■ **RECORDS TO USE**
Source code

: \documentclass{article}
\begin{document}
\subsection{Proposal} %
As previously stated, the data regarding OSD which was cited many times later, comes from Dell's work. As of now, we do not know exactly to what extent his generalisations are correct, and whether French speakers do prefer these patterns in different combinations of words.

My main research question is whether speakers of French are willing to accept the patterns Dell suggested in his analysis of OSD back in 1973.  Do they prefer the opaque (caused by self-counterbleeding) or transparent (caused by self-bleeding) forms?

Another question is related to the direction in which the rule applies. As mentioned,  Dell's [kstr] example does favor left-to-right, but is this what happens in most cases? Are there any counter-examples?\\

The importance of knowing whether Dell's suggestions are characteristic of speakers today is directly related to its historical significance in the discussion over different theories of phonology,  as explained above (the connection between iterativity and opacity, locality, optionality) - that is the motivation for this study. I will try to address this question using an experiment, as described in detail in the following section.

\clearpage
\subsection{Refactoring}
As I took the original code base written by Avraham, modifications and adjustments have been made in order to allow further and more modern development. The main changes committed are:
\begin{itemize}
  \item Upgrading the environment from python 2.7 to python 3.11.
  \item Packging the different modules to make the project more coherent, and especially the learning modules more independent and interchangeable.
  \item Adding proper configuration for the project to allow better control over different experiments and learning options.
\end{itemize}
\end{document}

==

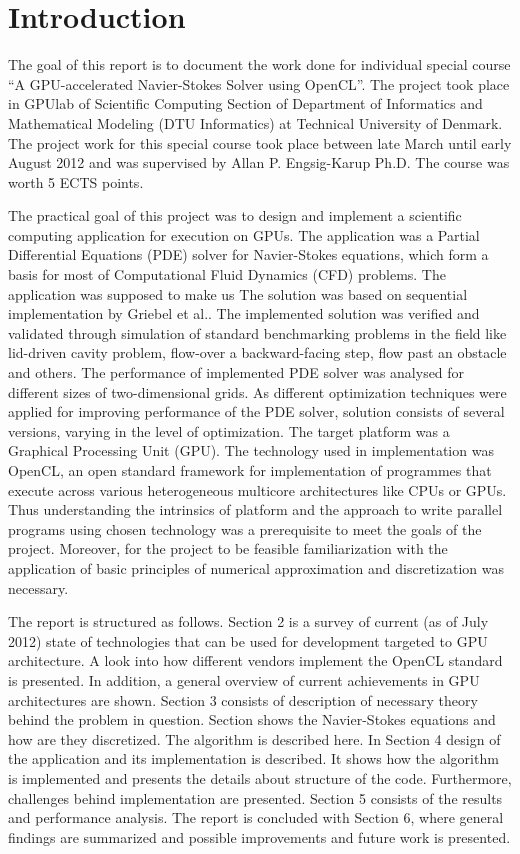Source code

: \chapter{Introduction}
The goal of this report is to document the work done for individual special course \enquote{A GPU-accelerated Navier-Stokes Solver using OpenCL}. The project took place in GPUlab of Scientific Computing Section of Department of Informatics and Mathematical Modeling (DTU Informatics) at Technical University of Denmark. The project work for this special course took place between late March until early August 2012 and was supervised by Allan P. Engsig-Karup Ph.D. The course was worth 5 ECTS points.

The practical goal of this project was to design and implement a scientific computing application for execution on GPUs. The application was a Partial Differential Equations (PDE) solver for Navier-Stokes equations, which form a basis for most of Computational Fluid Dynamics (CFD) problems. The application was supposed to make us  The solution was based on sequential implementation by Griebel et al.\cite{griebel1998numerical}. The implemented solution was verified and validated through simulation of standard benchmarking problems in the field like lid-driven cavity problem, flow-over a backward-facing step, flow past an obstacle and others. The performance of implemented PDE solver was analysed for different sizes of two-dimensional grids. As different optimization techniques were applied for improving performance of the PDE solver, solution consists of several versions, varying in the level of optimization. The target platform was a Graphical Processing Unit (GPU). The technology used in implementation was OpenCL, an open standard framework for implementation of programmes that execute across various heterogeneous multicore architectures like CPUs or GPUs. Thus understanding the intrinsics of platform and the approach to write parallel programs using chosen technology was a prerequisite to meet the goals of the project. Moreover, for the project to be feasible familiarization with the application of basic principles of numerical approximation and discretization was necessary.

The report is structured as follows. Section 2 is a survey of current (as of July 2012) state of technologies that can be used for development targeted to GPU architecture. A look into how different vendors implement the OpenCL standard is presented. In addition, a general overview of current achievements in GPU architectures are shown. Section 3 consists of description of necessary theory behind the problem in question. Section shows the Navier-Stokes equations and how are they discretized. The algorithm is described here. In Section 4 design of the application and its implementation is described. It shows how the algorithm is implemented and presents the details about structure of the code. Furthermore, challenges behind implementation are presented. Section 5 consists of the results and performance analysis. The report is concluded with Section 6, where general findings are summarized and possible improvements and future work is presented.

■ **PROBLEM**
Looking through the records, copy out every line in which the word "patterns" is found.

■ **SOLUTION TO THIS PROBLEM**
As previously stated, the data regarding OSD which was cited many times later, comes from Dell's work. As of now, we do not know exactly to what extent his generalisations are correct, and whether French speakers do prefer these patterns in different combinations of words.
My main research question is whether speakers of French are willing to accept the patterns Dell suggested in his analysis of OSD back in 1973.  Do they prefer the opaque (caused by self-counterbleeding) or transparent (caused by self-bleeding) forms?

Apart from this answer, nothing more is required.